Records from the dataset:
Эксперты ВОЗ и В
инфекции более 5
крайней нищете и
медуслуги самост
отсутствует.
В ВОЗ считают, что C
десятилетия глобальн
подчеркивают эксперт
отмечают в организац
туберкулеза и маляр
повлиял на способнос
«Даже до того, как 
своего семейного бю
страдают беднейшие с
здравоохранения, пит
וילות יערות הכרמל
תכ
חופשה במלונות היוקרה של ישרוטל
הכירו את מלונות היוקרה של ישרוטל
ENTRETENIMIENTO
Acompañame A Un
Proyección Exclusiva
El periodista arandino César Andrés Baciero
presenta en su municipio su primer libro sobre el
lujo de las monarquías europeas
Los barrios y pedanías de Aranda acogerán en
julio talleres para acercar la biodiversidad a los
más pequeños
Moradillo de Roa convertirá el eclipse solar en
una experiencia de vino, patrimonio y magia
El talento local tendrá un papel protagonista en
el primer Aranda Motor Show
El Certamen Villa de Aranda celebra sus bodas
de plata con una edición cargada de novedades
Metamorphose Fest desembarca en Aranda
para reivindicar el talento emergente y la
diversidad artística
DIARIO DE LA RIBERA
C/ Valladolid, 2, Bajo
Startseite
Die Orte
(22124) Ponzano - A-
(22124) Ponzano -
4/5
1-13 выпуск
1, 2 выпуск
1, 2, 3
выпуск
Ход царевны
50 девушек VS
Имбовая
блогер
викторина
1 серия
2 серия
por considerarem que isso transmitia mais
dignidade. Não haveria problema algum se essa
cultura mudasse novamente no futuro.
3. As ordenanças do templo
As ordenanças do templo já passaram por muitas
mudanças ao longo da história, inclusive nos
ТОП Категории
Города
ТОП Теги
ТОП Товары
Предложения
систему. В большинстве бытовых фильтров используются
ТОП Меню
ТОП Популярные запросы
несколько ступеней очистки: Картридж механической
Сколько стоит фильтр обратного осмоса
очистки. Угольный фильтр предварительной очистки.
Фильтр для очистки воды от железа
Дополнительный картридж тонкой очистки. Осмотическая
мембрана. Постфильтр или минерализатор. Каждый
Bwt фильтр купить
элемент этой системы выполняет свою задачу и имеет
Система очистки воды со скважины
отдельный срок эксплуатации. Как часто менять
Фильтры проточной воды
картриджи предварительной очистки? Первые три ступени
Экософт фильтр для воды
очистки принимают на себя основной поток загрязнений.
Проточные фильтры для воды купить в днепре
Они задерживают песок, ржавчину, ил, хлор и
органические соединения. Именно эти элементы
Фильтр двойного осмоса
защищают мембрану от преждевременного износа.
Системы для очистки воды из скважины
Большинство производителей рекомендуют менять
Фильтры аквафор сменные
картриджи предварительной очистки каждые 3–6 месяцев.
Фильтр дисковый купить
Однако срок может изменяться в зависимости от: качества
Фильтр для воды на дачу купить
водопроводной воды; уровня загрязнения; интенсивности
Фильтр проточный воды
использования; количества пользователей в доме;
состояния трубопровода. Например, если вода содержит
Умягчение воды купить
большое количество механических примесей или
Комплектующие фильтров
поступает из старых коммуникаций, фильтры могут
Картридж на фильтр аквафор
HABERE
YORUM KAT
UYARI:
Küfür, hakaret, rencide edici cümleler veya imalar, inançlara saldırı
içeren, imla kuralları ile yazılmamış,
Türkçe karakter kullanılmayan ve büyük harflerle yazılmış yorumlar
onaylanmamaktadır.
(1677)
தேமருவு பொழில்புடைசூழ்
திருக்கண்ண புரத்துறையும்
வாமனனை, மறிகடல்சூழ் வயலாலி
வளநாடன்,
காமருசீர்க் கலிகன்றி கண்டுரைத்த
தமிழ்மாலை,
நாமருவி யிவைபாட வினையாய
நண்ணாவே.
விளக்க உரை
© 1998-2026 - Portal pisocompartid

- _Exercise description_
Copy out every line of the items above, keeping each one unchanged.

- _Exercise response_
Эксперты ВОЗ и В
инфекции более 5
крайней нищете и
медуслуги самост
отсутствует.
В ВОЗ считают, что C
десятилетия глобальн
подчеркивают эксперт
отмечают в организац
туберкулеза и маляр
повлиял на способнос
«Даже до того, как 
своего семейного бю
страдают беднейшие с
здравоохранения, пит
וילות יערות הכרמל
תכ
חופשה במלונות היוקרה של ישרוטל
הכירו את מלונות היוקרה של ישרוטל
ENTRETENIMIENTO
Acompañame A Un
Proyección Exclusiva
El periodista arandino César Andrés Baciero
presenta en su municipio su primer libro sobre el
lujo de las monarquías europeas
Los barrios y pedanías de Aranda acogerán en
julio talleres para acercar la biodiversidad a los
más pequeños
Moradillo de Roa convertirá el eclipse solar en
una experiencia de vino, patrimonio y magia
El talento local tendrá un papel protagonista en
el primer Aranda Motor Show
El Certamen Villa de Aranda celebra sus bodas
de plata con una edición cargada de novedades
Metamorphose Fest desembarca en Aranda
para reivindicar el talento emergente y la
diversidad artística
DIARIO DE LA RIBERA
C/ Valladolid, 2, Bajo
Startseite
Die Orte
(22124) Ponzano - A-
(22124) Ponzano -
4/5
1-13 выпуск
1, 2 выпуск
1, 2, 3
выпуск
Ход царевны
50 девушек VS
Имбовая
блогер
викторина
1 серия
2 серия
por considerarem que isso transmitia mais
dignidade. Não haveria problema algum se essa
cultura mudasse novamente no futuro.
3. As ordenanças do templo
As ordenanças do templo já passaram por muitas
mudanças ao longo da história, inclusive nos
ТОП Категории
Города
ТОП Теги
ТОП Товары
Предложения
систему. В большинстве бытовых фильтров используются
ТОП Меню
ТОП Популярные запросы
несколько ступеней очистки: Картридж механической
Сколько стоит фильтр обратного осмоса
очистки. Угольный фильтр предварительной очистки.
Фильтр для очистки воды от железа
Дополнительный картридж тонкой очистки. Осмотическая
мембрана. Постфильтр или минерализатор. Каждый
Bwt фильтр купить
элемент этой системы выполняет свою задачу и имеет
Система очистки воды со скважины
отдельный срок эксплуатации. Как часто менять
Фильтры проточной воды
картриджи предварительной очистки? Первые три ступени
Экософт фильтр для воды
очистки принимают на себя основной поток загрязнений.
Проточные фильтры для воды купить в днепре
Они задерживают песок, ржавчину, ил, хлор и
органические соединения. Именно эти элементы
Фильтр двойного осмоса
защищают мембрану от преждевременного износа.
Системы для очистки воды из скважины
Большинство производителей рекомендуют менять
Фильтры аквафор сменные
картриджи предварительной очистки каждые 3–6 месяцев.
Фильтр дисковый купить
Однако срок может изменяться в зависимости от: качества
Фильтр для воды на дачу купить
водопроводной воды; уровня загрязнения; интенсивности
Фильтр проточный воды
использования; количества пользователей в доме;
состояния трубопровода. Например, если вода содержит
Умягчение воды купить
большое количество механических примесей или
Комплектующие фильтров
поступает из старых коммуникаций, фильтры могут
Картридж на фильтр аквафор
HABERE
YORUM KAT
UYARI:
Küfür, hakaret, rencide edici cümleler veya imalar, inançlara saldırı
içeren, imla kuralları ile yazılmamış,
Türkçe karakter kullanılmayan ve büyük harflerle yazılmış yorumlar
onaylanmamaktadır.
(1677)
தேமருவு பொழில்புடைசூழ்
திருக்கண்ண புரத்துறையும்
வாமனனை, மறிகடல்சூழ் வயலாலி
வளநாடன்,
காமருசீர்க் கலிகன்றி கண்டுரைத்த
தமிழ்மாலை,
நாமருவி யிவைபாட வினையாய
நண்ணாவே.
விளக்க உரை
© 1998-2026 - Portal pisocompartid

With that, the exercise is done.